--- BEGIN MATERIAL PROVIDED ---
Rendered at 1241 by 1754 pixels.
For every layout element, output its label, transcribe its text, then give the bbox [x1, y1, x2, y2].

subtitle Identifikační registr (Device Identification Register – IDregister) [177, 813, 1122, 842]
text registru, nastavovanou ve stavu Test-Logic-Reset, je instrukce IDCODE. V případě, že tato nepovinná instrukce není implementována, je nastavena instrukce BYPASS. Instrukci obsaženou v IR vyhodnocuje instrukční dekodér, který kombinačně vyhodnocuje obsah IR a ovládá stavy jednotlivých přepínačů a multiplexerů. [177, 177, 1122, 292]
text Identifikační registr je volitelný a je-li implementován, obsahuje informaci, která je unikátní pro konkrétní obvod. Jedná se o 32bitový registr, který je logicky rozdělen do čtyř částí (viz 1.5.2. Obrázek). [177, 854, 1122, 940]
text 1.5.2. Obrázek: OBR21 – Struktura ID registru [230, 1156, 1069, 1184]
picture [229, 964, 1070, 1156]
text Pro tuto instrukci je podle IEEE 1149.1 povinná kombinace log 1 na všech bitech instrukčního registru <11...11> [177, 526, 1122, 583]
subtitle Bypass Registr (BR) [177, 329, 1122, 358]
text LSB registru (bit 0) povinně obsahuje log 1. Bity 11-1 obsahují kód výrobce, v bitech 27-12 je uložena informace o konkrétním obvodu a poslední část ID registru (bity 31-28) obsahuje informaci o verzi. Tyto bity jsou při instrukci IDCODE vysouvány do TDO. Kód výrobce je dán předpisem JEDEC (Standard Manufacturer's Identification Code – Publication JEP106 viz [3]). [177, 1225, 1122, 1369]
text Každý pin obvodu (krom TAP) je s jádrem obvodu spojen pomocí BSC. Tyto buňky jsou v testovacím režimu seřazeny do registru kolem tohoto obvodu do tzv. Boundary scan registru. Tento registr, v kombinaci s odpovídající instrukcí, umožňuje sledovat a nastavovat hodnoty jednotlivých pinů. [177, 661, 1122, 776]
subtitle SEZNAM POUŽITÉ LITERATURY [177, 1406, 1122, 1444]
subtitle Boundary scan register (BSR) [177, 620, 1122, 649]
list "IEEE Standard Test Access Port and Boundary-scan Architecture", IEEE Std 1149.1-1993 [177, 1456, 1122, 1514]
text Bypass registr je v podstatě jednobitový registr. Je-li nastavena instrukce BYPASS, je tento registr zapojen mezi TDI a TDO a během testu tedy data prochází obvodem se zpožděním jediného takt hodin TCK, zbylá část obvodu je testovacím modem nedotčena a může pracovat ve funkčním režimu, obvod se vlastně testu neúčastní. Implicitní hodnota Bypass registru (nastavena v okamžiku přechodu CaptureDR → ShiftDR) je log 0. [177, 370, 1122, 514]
--- END MATERIAL PROVIDED ---
--- GIVEN REQUEST ---
Rewrite the listing above as a numbered list, one entry per line, and leave out any blank lines.

--- RESULT OF THIS EXERCISE ---
1. Rendered at 1241 by 1754 pixels.
2. For every layout element, output its label, transcribe its text, then give the bbox [x1, y1, x2, y2].
3. subtitle Identifikační registr (Device Identification Register – IDregister) [177, 813, 1122, 842]
4. text registru, nastavovanou ve stavu Test-Logic-Reset, je instrukce IDCODE. V případě, že tato nepovinná instrukce není implementována, je nastavena instrukce BYPASS. Instrukci obsaženou v IR vyhodnocuje instrukční dekodér, který kombinačně vyhodnocuje obsah IR a ovládá stavy jednotlivých přepínačů a multiplexerů. [177, 177, 1122, 292]
5. text Identifikační registr je volitelný a je-li implementován, obsahuje informaci, která je unikátní pro konkrétní obvod. Jedná se o 32bitový registr, který je logicky rozdělen do čtyř částí (viz 1.5.2. Obrázek). [177, 854, 1122, 940]
6. text 1.5.2. Obrázek: OBR21 – Struktura ID registru [230, 1156, 1069, 1184]
7. picture [229, 964, 1070, 1156]
8. text Pro tuto instrukci je podle IEEE 1149.1 povinná kombinace log 1 na všech bitech instrukčního registru <11...11> [177, 526, 1122, 583]
9. subtitle Bypass Registr (BR) [177, 329, 1122, 358]
10. text LSB registru (bit 0) povinně obsahuje log 1. Bity 11-1 obsahují kód výrobce, v bitech 27-12 je uložena informace o konkrétním obvodu a poslední část ID registru (bity 31-28) obsahuje informaci o verzi. Tyto bity jsou při instrukci IDCODE vysouvány do TDO. Kód výrobce je dán předpisem JEDEC (Standard Manufacturer's Identification Code – Publication JEP106 viz [3]). [177, 1225, 1122, 1369]
11. text Každý pin obvodu (krom TAP) je s jádrem obvodu spojen pomocí BSC. Tyto buňky jsou v testovacím režimu seřazeny do registru kolem tohoto obvodu do tzv. Boundary scan registru. Tento registr, v kombinaci s odpovídající instrukcí, umožňuje sledovat a nastavovat hodnoty jednotlivých pinů. [177, 661, 1122, 776]
12. subtitle SEZNAM POUŽITÉ LITERATURY [177, 1406, 1122, 1444]
13. subtitle Boundary scan register (BSR) [177, 620, 1122, 649]
14. list "IEEE Standard Test Access Port and Boundary-scan Architecture", IEEE Std 1149.1-1993 [177, 1456, 1122, 1514]
15. text Bypass registr je v podstatě jednobitový registr. Je-li nastavena instrukce BYPASS, je tento registr zapojen mezi TDI a TDO a během testu tedy data prochází obvodem se zpožděním jediného takt hodin TCK, zbylá část obvodu je testovacím modem nedotčena a může pracovat ve funkčním režimu, obvod se vlastně testu neúčastní. Implicitní hodnota Bypass registru (nastavena v okamžiku přechodu CaptureDR → ShiftDR) je log 0. [177, 370, 1122, 514]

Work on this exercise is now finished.